Interactions between proteins are important in the development of many disease states and thus are attractive drug targets. The ability to characterize how a drug disrupts protein to protein interaction networks can provide a window into how the drug may ultimately function inside the body, allowing pharmaceutical companies to detect problematic drug candidates early on, before the start of a clinical trial.

Yeast has long been used to study interactions between individual proteins one-by-one; however, by reprogramming yeast to link protein interaction strength with mating efficiency and pairing barcodes with binding proteins, Younger can study thousands of distinct interactions simultaneously. A-Alpha Bio’s high-throughput technology will reduce the amount of time, money, and resources needed for screening drug candidates during drug development.

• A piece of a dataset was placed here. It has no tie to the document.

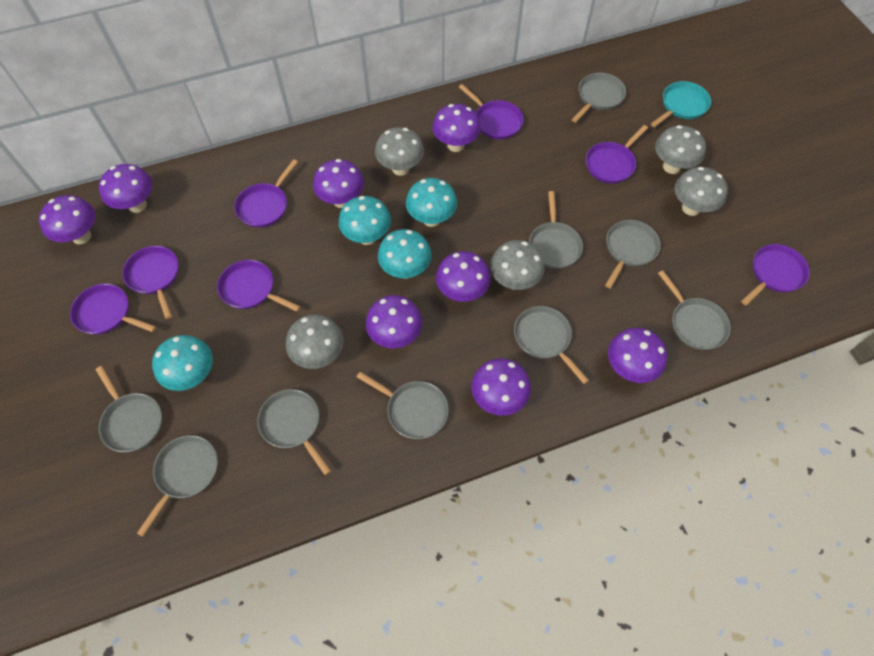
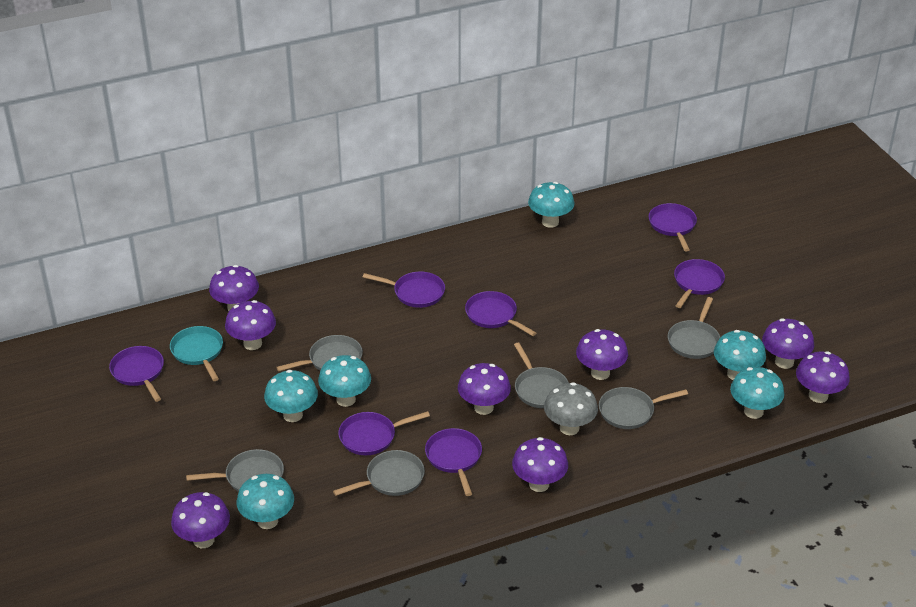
grey mushroom: 5 -> 1
grey pan: 9 -> 6
turquoise mushroom: 4 -> 6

While Klavins maintains a pragmatic, process-based approach to his lab’s research, he has big dreams for the future of synthetic biology. “Imagine if you could build genetic circuits as robust and complex as electronic circuits. And imagine if they consisted of modular, reusable parts that allowed them to interact with any biomolecular signal in a body, a plant, or a microbe. Then we would be able to easily engineer complex gene therapies, new crops, and even designer soil. Genetic engineering would go from tweaking existing genetic systems, to a mature engineering field with safe, predictable, quantifiable results.”

The Klavins Lab maintains lab and office space on the third floor of the NanoES building, and additional lab space in the basement. They also partner and share instrumentation with the David Baker, Georg Seelig, and James Carothers labs.